> PROBLEM TO SOLVE
Extract every line of the records below verbatim, keeping their original order, and omit the pictures.

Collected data
▼
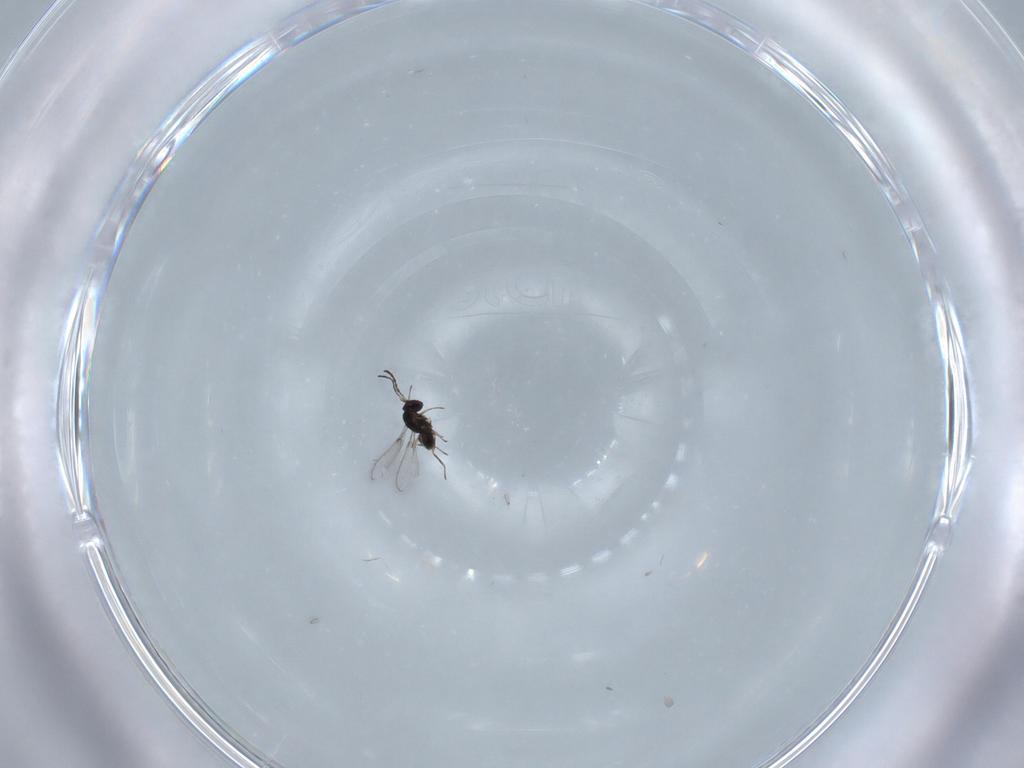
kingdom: Animalia
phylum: Arthropoda
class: Insecta
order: Hymenoptera
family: Mymaridae
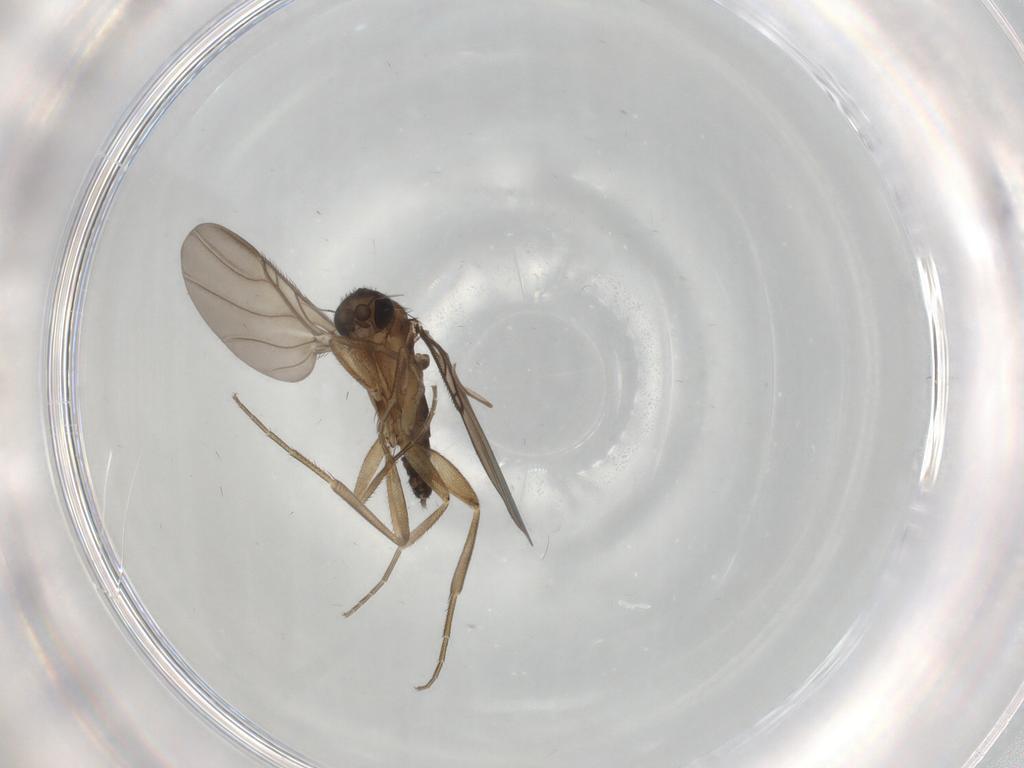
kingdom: Animalia
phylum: Arthropoda
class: Insecta
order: Diptera
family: Phoridae
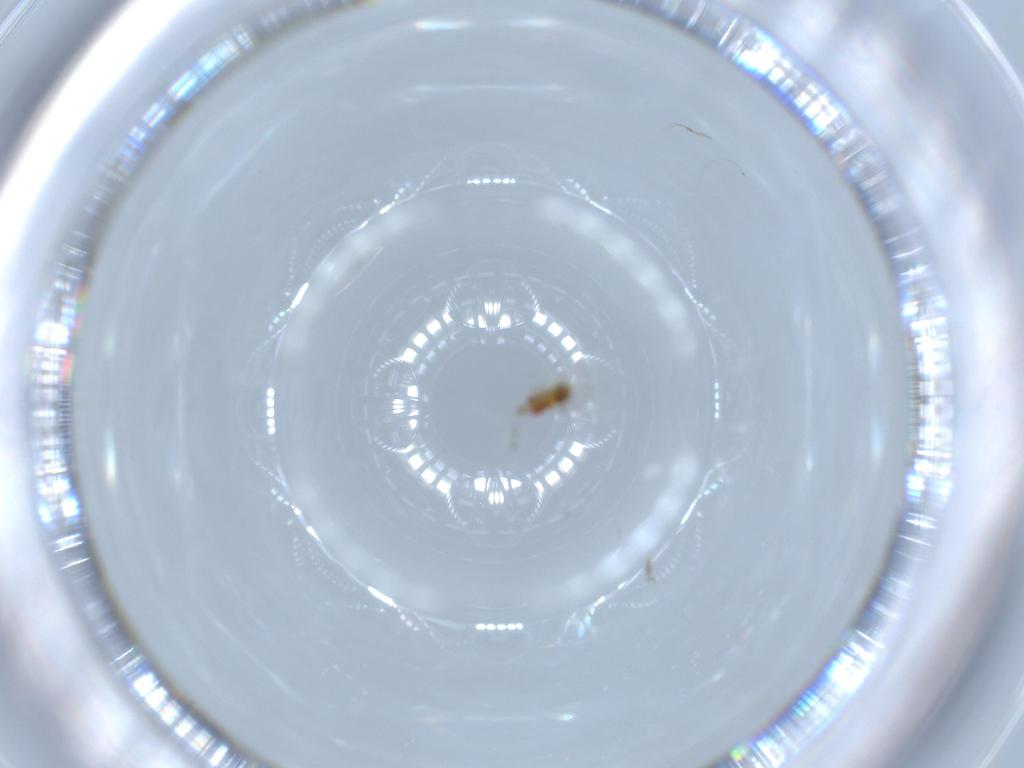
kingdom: Animalia
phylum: Arthropoda
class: Insecta
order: Hymenoptera
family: Trichogrammatidae
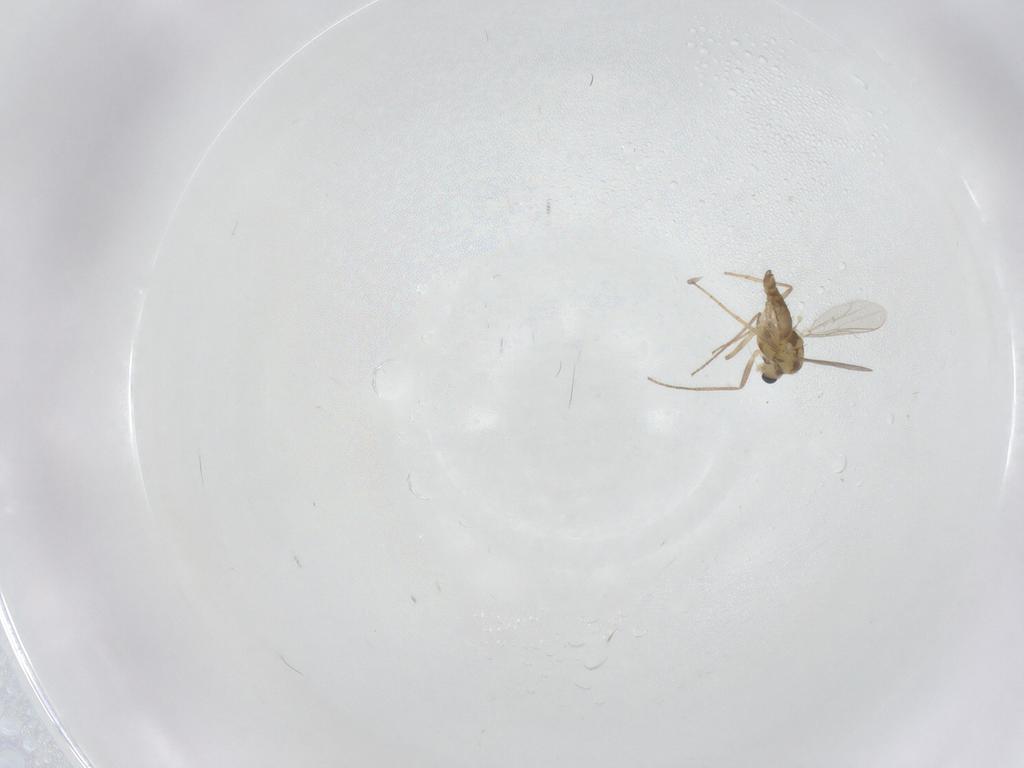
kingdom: Animalia
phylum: Arthropoda
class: Insecta
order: Diptera
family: Chironomidae
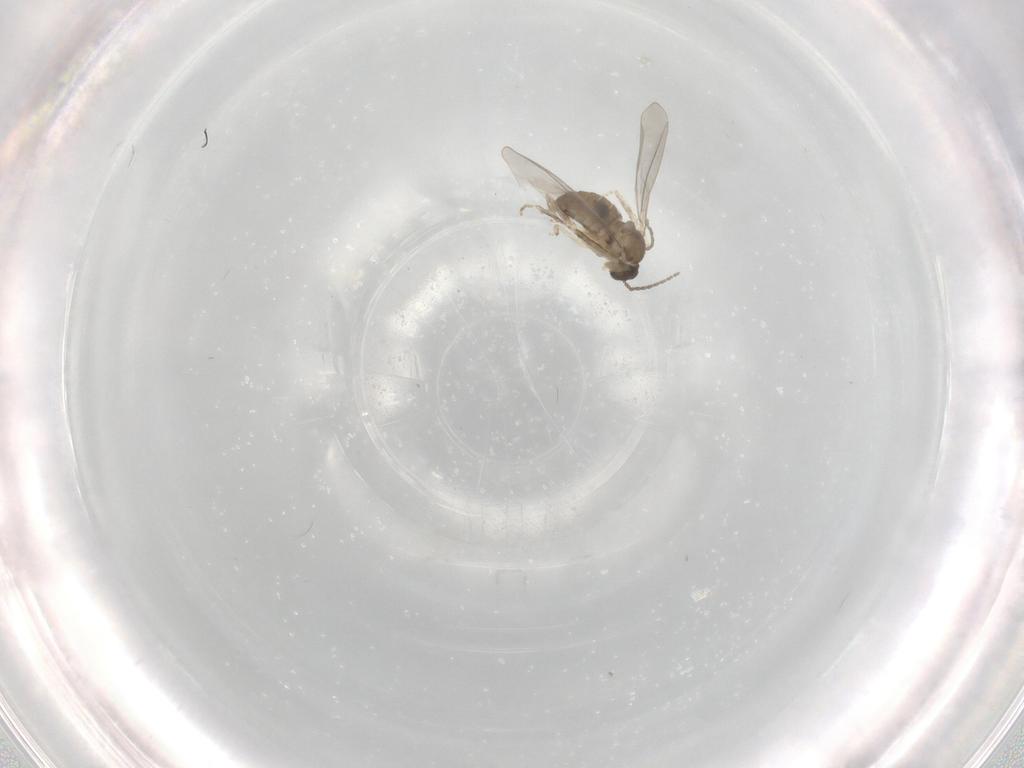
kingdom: Animalia
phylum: Arthropoda
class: Insecta
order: Diptera
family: Cecidomyiidae
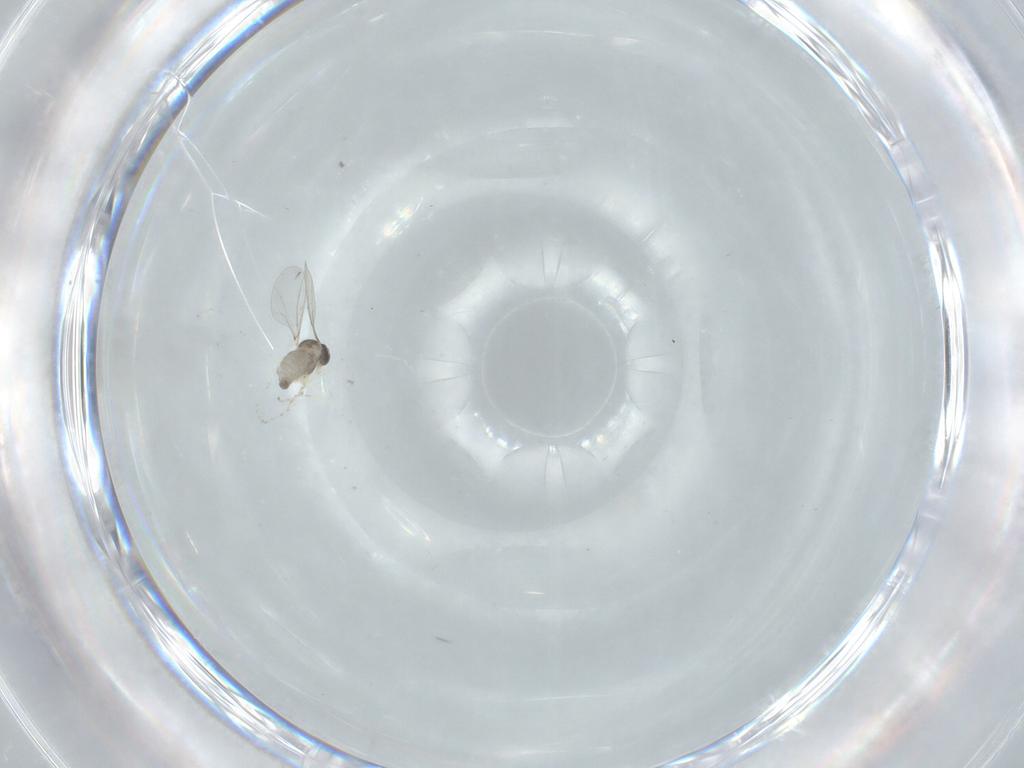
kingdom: Animalia
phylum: Arthropoda
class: Insecta
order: Diptera
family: Cecidomyiidae
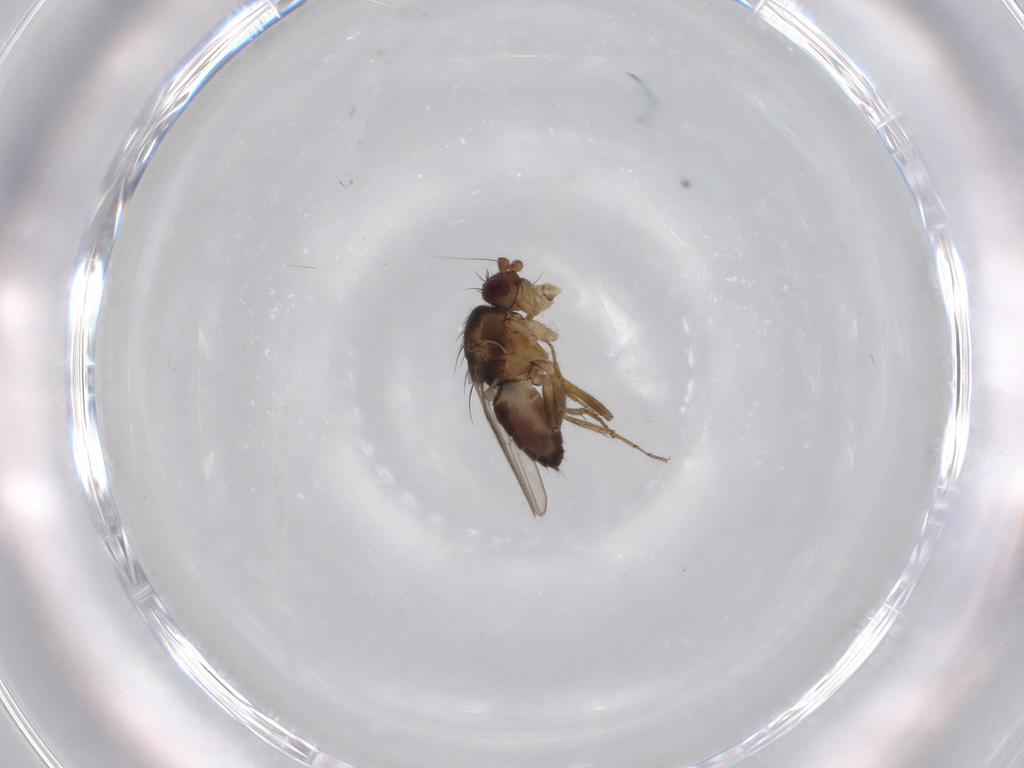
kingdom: Animalia
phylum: Arthropoda
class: Insecta
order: Diptera
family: Sphaeroceridae
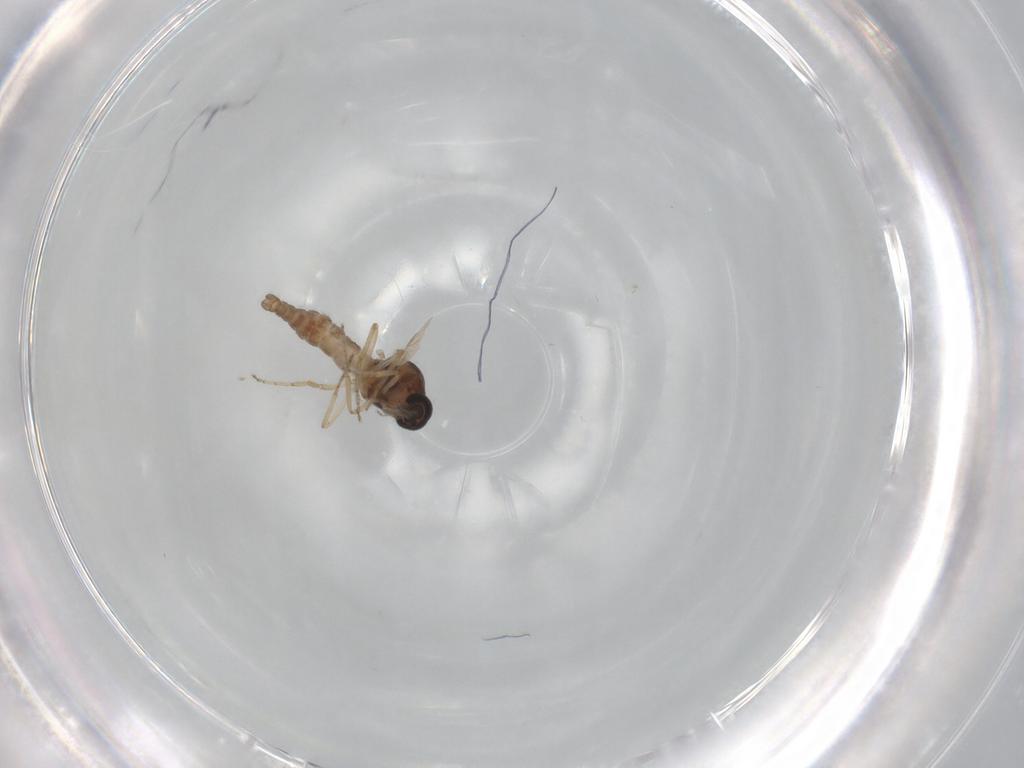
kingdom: Animalia
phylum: Arthropoda
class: Insecta
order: Diptera
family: Ceratopogonidae
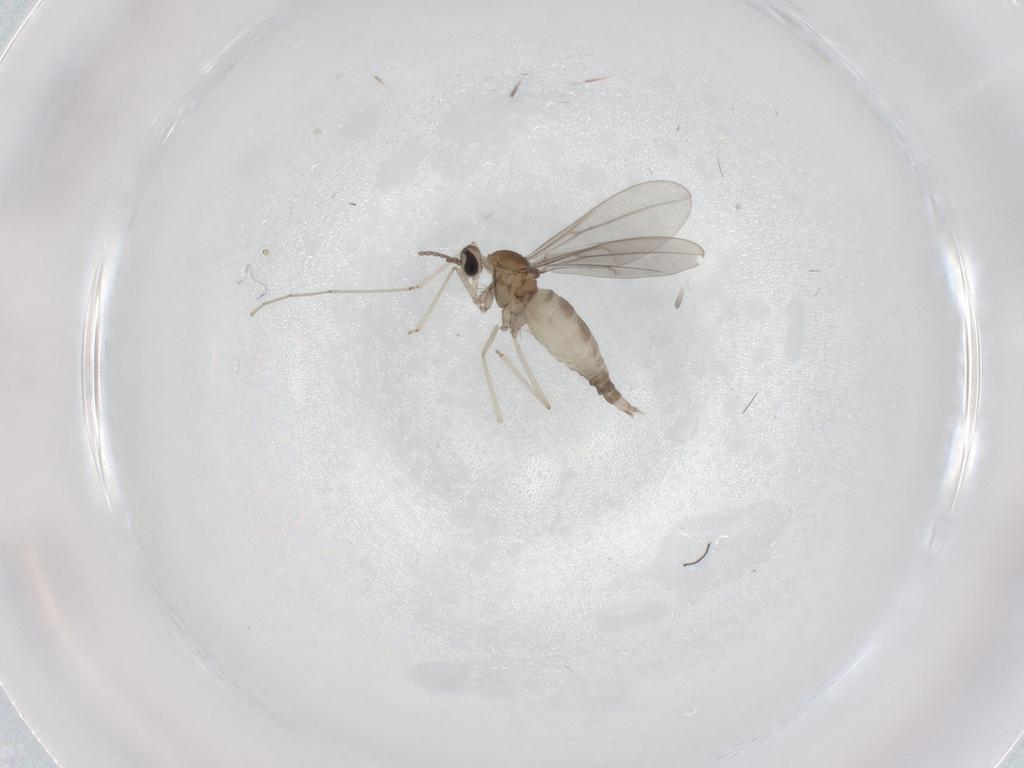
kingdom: Animalia
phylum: Arthropoda
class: Insecta
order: Diptera
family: Cecidomyiidae
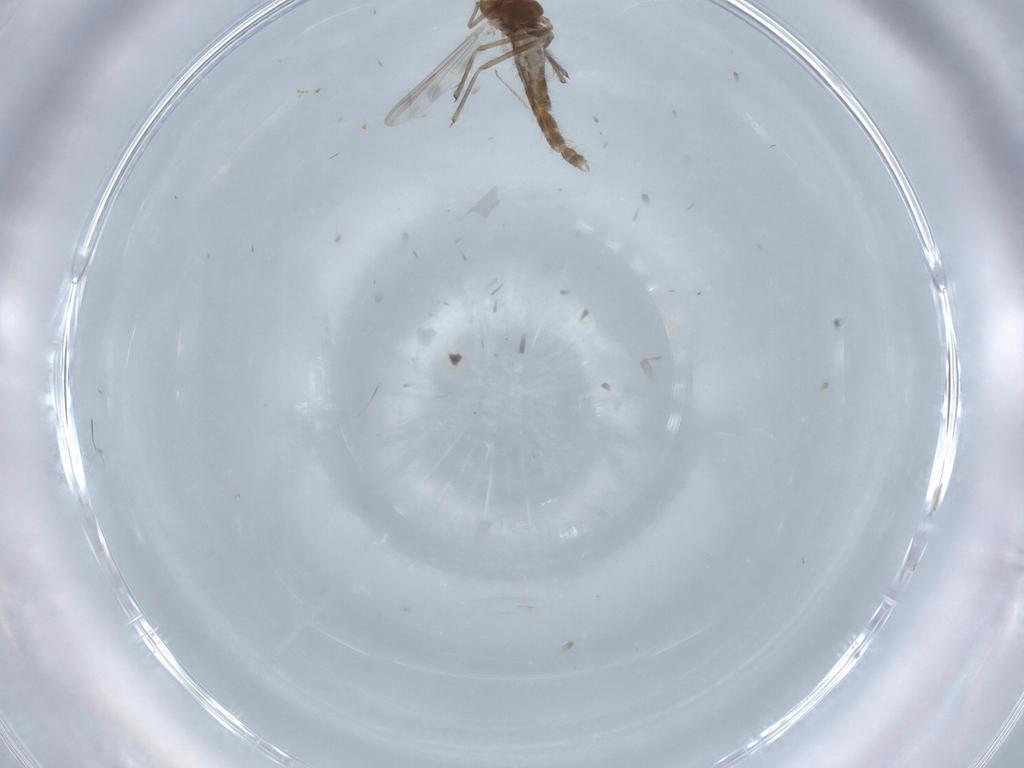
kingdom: Animalia
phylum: Arthropoda
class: Insecta
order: Diptera
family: Chironomidae
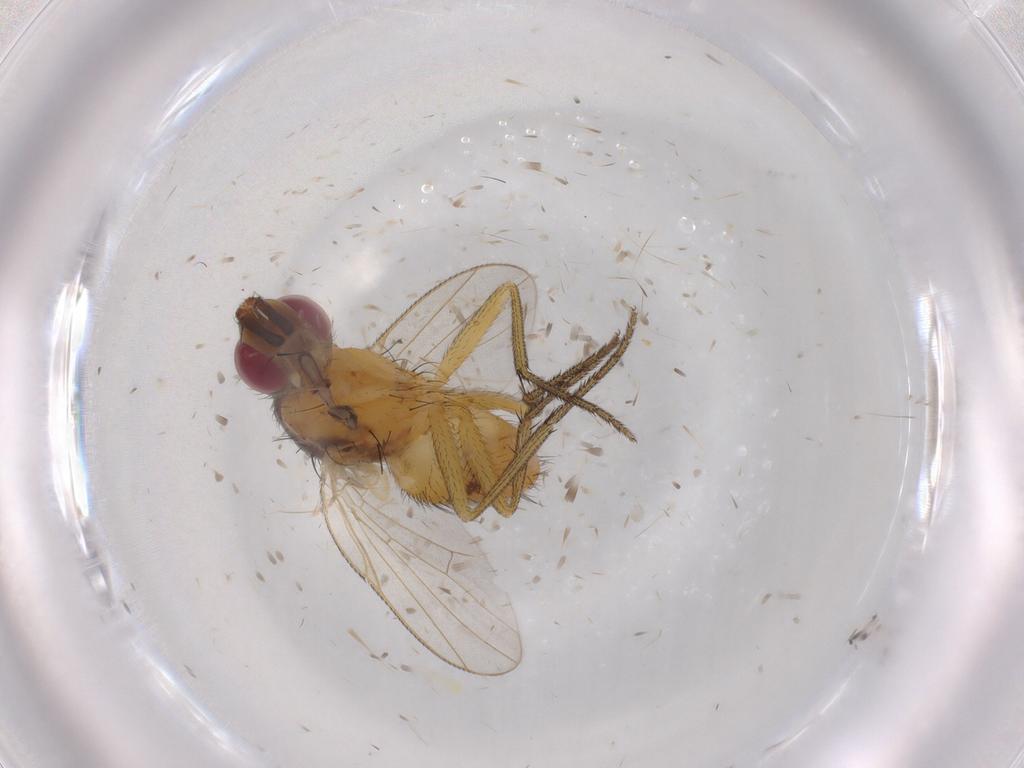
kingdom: Animalia
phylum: Arthropoda
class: Insecta
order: Diptera
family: Muscidae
▲
> OUTPUT BELOW
kingdom: Animalia
phylum: Arthropoda
class: Insecta
order: Hymenoptera
family: Mymaridae
kingdom: Animalia
phylum: Arthropoda
class: Insecta
order: Diptera
family: Phoridae
kingdom: Animalia
phylum: Arthropoda
class: Insecta
order: Hymenoptera
family: Trichogrammatidae
kingdom: Animalia
phylum: Arthropoda
class: Insecta
order: Diptera
family: Chironomidae
kingdom: Animalia
phylum: Arthropoda
class: Insecta
order: Diptera
family: Cecidomyiidae
kingdom: Animalia
phylum: Arthropoda
class: Insecta
order: Diptera
family: Cecidomyiidae
kingdom: Animalia
phylum: Arthropoda
class: Insecta
order: Diptera
family: Sphaeroceridae
kingdom: Animalia
phylum: Arthropoda
class: Insecta
order: Diptera
family: Ceratopogonidae
kingdom: Animalia
phylum: Arthropoda
class: Insecta
order: Diptera
family: Cecidomyiidae
kingdom: Animalia
phylum: Arthropoda
class: Insecta
order: Diptera
family: Chironomidae
kingdom: Animalia
phylum: Arthropoda
class: Insecta
order: Diptera
family: Muscidae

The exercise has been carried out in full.